We've only just begun? "For more than 80 years, geologists' estimates of the world's endowment of oil have risen faster than developers can pump it out of the ground," argues University of Oklahoma geologist David Deming in the Heartland Institute's "Environment & Climate News" (October). "In 1920, the U.S. Geological Survey estimated just 20 billion barrels of oil remained in the world. By the year 2000, the estimate had grown to 3,000 billion barrels. Every year, technological advances make it possible to draw upon petroleum resources whose extraction was once unthinkable....Worldwide, the amount of oil that can be extracted from oil shales could be as much as 14,000 billion barrels--enough to supply the world for 500 years." Maybe longer, as global warming reduces demand for heating fuel.

The rich got lots richer and the poor got a little bit richer, up until the current recession.
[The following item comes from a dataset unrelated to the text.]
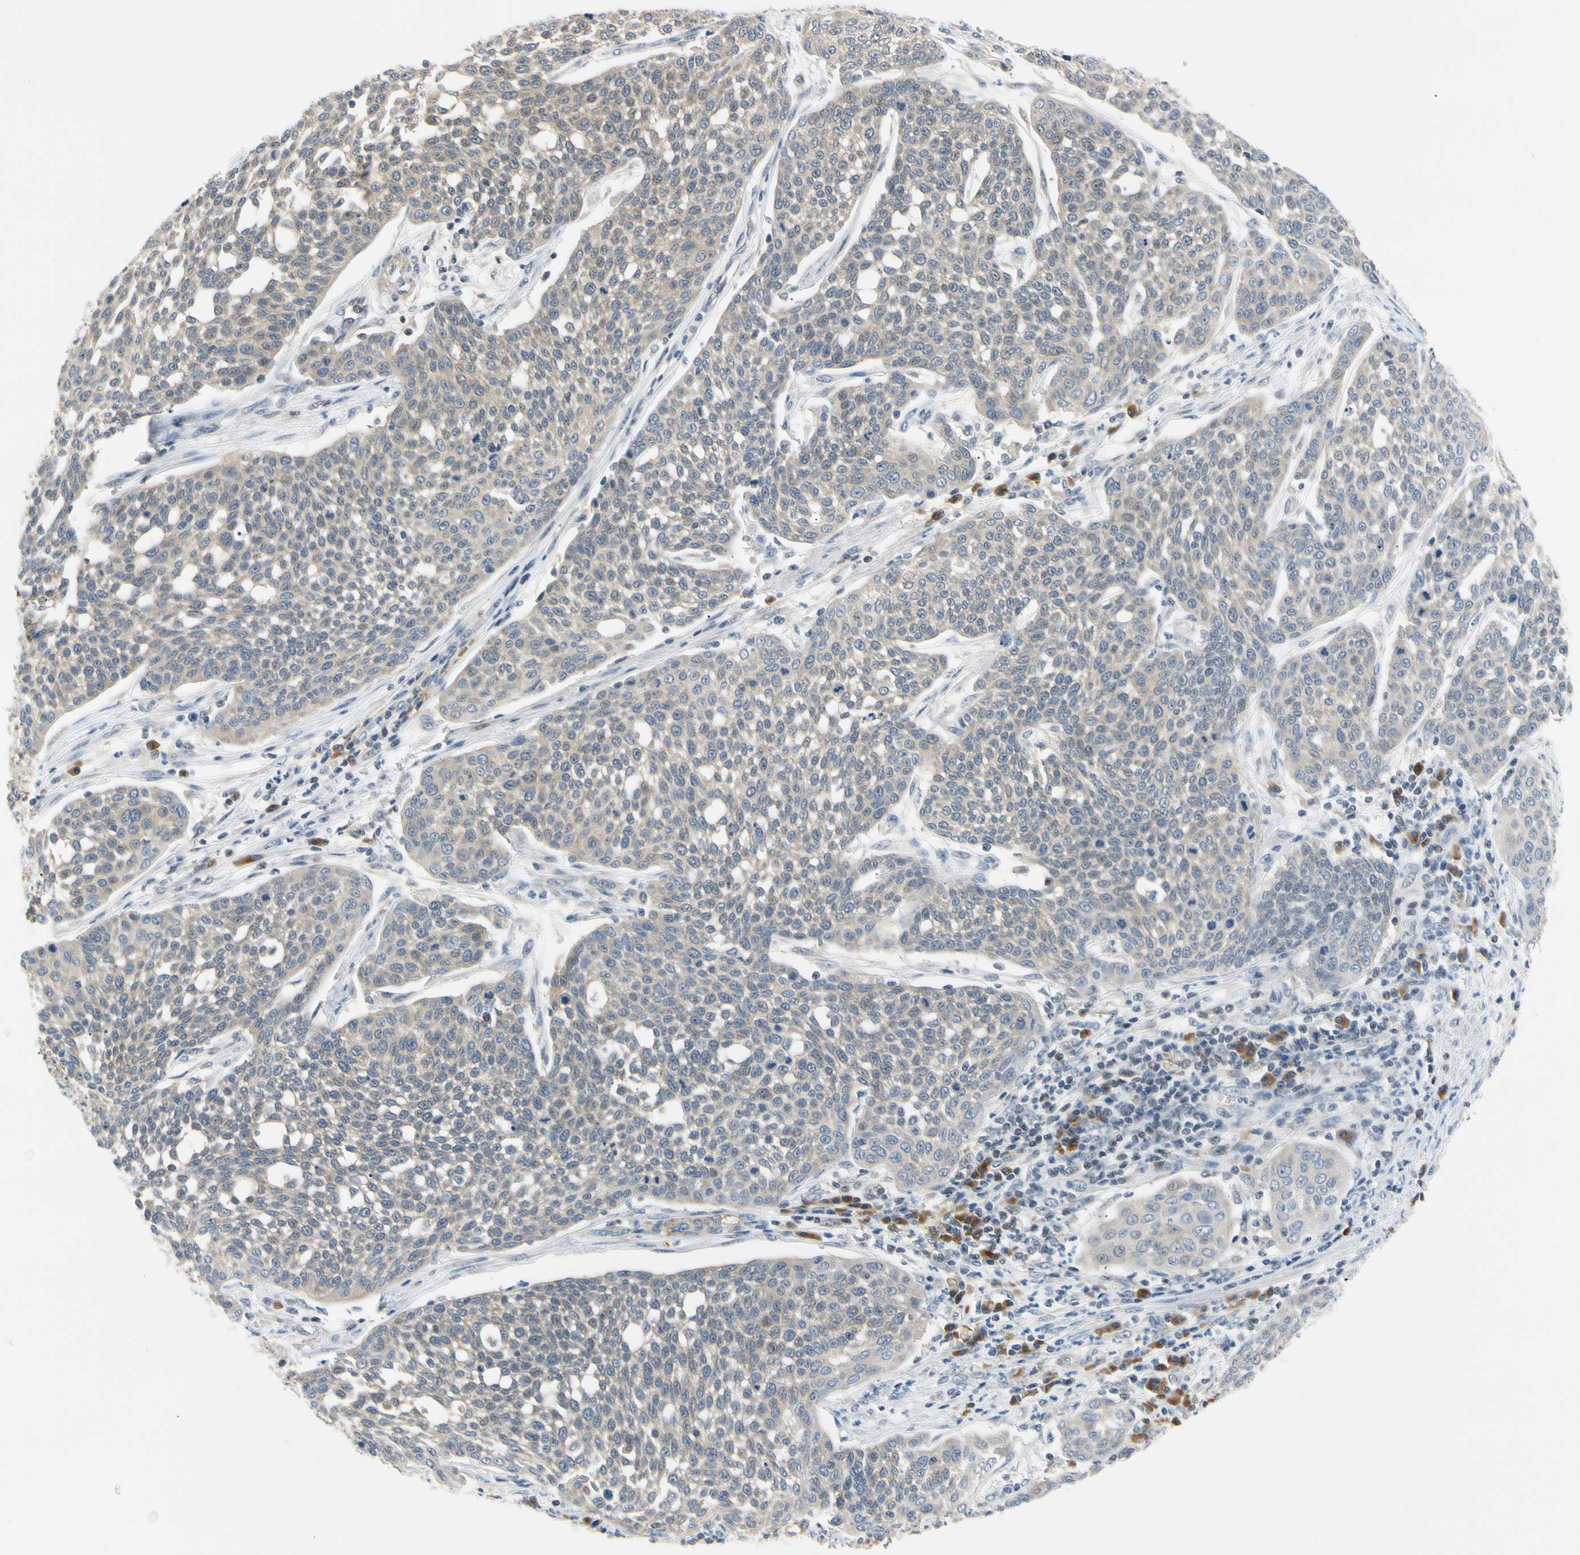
{"staining": {"intensity": "weak", "quantity": "25%-75%", "location": "cytoplasmic/membranous"}, "tissue": "cervical cancer", "cell_type": "Tumor cells", "image_type": "cancer", "snomed": [{"axis": "morphology", "description": "Squamous cell carcinoma, NOS"}, {"axis": "topography", "description": "Cervix"}], "caption": "Weak cytoplasmic/membranous protein expression is seen in about 25%-75% of tumor cells in cervical cancer.", "gene": "SEC23B", "patient": {"sex": "female", "age": 34}}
Congressional Budget Office data, quoted by the Center on Budget and Policy Priorities ("Poverty Increases and Median Income Declines for Second Consecutive Year," September 26), show that between 1979 and 2000, "the average after-tax income of the top one percent of the population rose by $576,000--or 201 percent...after adjusting for inflation, while the average income of the middle fifth of households rose $5,500, or 15 percent. The average income of the bottom fifth rose $1,100, or 9 percent, over the 21- year period."